How wonderful that you and your mother have such a fantastic relationship. I miss my mom so very much, and it warms my heart to read about you and your mom.
Posted by: Laura B. | October 24, 2006 at 09:56 PM
Great birthday post! And it reminds me that I owe you an e-mail from like 3 weeks ago. But I'm not offended. I just don't always respond promptly to e-mail. =)
Posted by: -R- | October 24, 2006 at 11:05 PM
This is very touching. What a wonderful relationship the two of you have. I hope your mom prints this and reads it often. :-)
Posted by: Beth | October 24, 2006 at 11:22 PM
What a lovely tribute to your mum - it's so nice to see people who have great relationships with their parents.
Posted by: Cee | October 25, 2006 at 12:01 AM
Happy birthday, Lawyerish's mom! I loved this, and got a little weepy. Moms rule (mine totally does, too)
(Incidentally, my mother is also crafty and an accomplished artist, and why God, just why? Why not me too?)
Posted by: jonniker | October 25, 2006 at 12:10 AM
Enjoyed the read about mothers and friendships. I too, have a remarkable love/friendship with my Mom. We have never lived more than 15 minutes away from each other and talk everyday. She is so full of wonderful qualities too. I feel sorry for others who do not know how wonderful that a special mother /daughter relationship is. I never knew how much my mom loved me until I had my own daughters/best friends. It just gets better. Thanks for reminding me.

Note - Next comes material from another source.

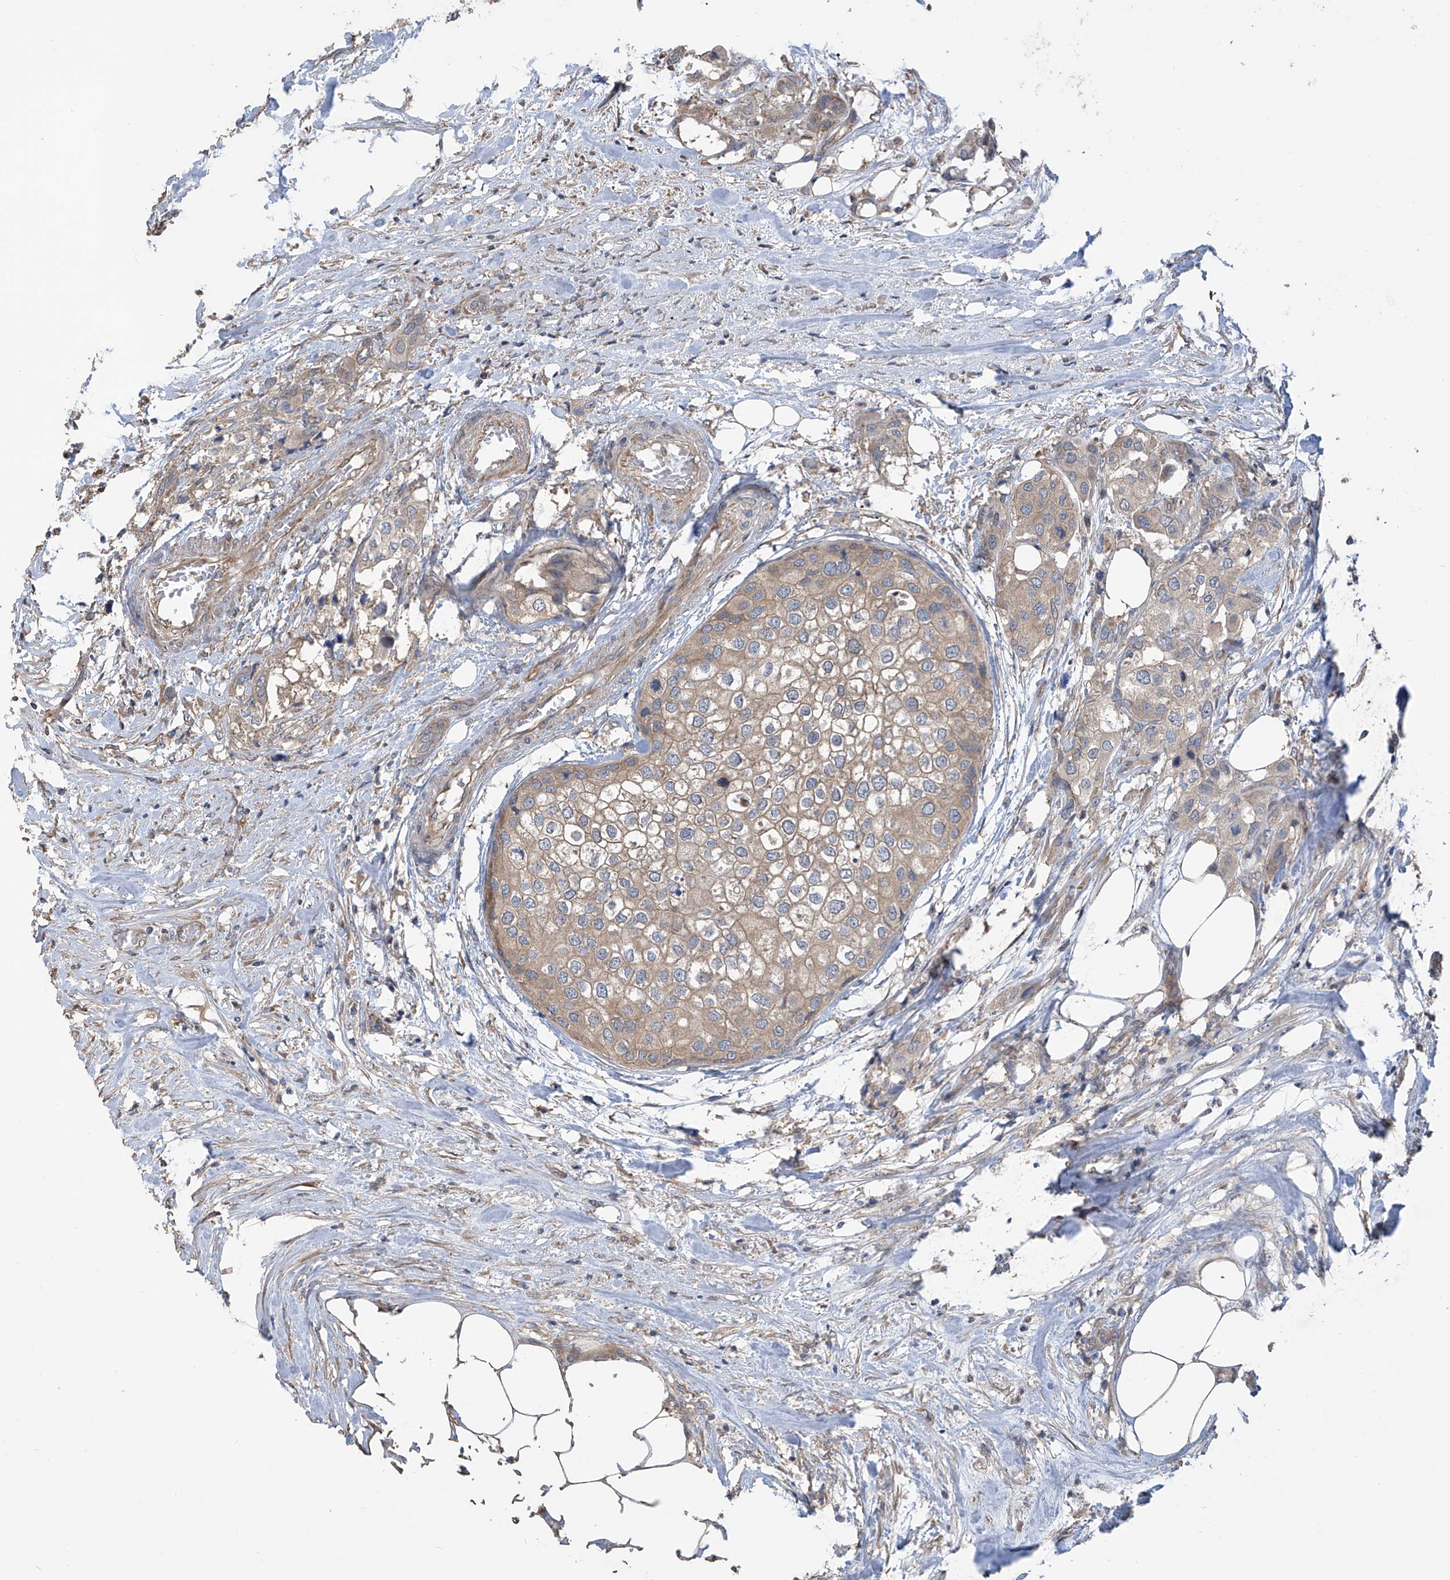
{"staining": {"intensity": "weak", "quantity": ">75%", "location": "cytoplasmic/membranous"}, "tissue": "urothelial cancer", "cell_type": "Tumor cells", "image_type": "cancer", "snomed": [{"axis": "morphology", "description": "Urothelial carcinoma, High grade"}, {"axis": "topography", "description": "Urinary bladder"}], "caption": "IHC of human urothelial cancer demonstrates low levels of weak cytoplasmic/membranous positivity in about >75% of tumor cells.", "gene": "PHACTR4", "patient": {"sex": "male", "age": 64}}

Posted by: Lynn | October 25, 2006 at 12:57 AM
Happy Birthday, "Mom"! Ah, the hospital grade cleaning techniques. Vacuum tracks everywhere! WHY, WHY didn't we inherit our moms' ability to sew????
Posted by: Allison | October 25, 2006 at 09:54 AM
Awww, happy birthday, Lawyerish's Mom! This was such a sweet post!
Posted by: guinness girl | October 25, 2006 at 10:11 AM
Happy (belated?) Birthday, Lawyerish's mom!
Your mama sounds wonderful. As I've gotten older, I've become more and more in awe of my own mom. I hope I can be just half the mom she was for us!
Posted by: jes | October 25, 2006 at 11:01 AM
You suckup! Er, I mean "wonderful daughter". That's ok... any points you got from mom for this posting still pale in comparison to my ultimate trump card -- the grandson. Keep trying, number 2 offspring! Hahahahahahaha!
Posted by: CraigNY | October 25, 2006 at 11:04 AM
My mom was all over the costumes too, only it wasn't Little House and Annie but Little House and Raggedy Ann. I would give my thumbs to be so crafty.
I'm still waiting to get comfortable with the idea of being friends with my mom. She wants it badly, but I just don't want to be close to her in a girlfriend kind of way. I prefer to think she is perfect instead of flawed and insecure like everyone else. Maybe someday...
Posted by: Leah | October 25, 2006 at 05:18 PM
Thanks for all the warm birthday wishes for my mom, everyone! She appreciates all your comments.
And I'm glad to see so many people have great mother/daughter friendships going. Rock!
Laura, I'm so sorry your mom can't be here to share in your adulthood, too. I am sure her memory and spirit are with you every day.
As for you, CraigNY - you are SO just bitter that I beat you on the SAT. And was valedictorian. I maybe number 2 in birth order, but I am number 1 in the family academic records. BWAH HA HA. (Oh, who am I kidding? You win it all for the grandkid. Dammit.)
Leah - I understand what you mean. But it is truly amazing when you let yourself see her as human and she STILL seems perfect, because she's your mom. I hope you get there.
Posted by: lawyerish | October 25, 2006 at 10:13 PM
What a beautiful tribute to your mom. I am in a similar relationship with my mom. The emails fly all day long. I love this post. I love that other people are close to their mom's.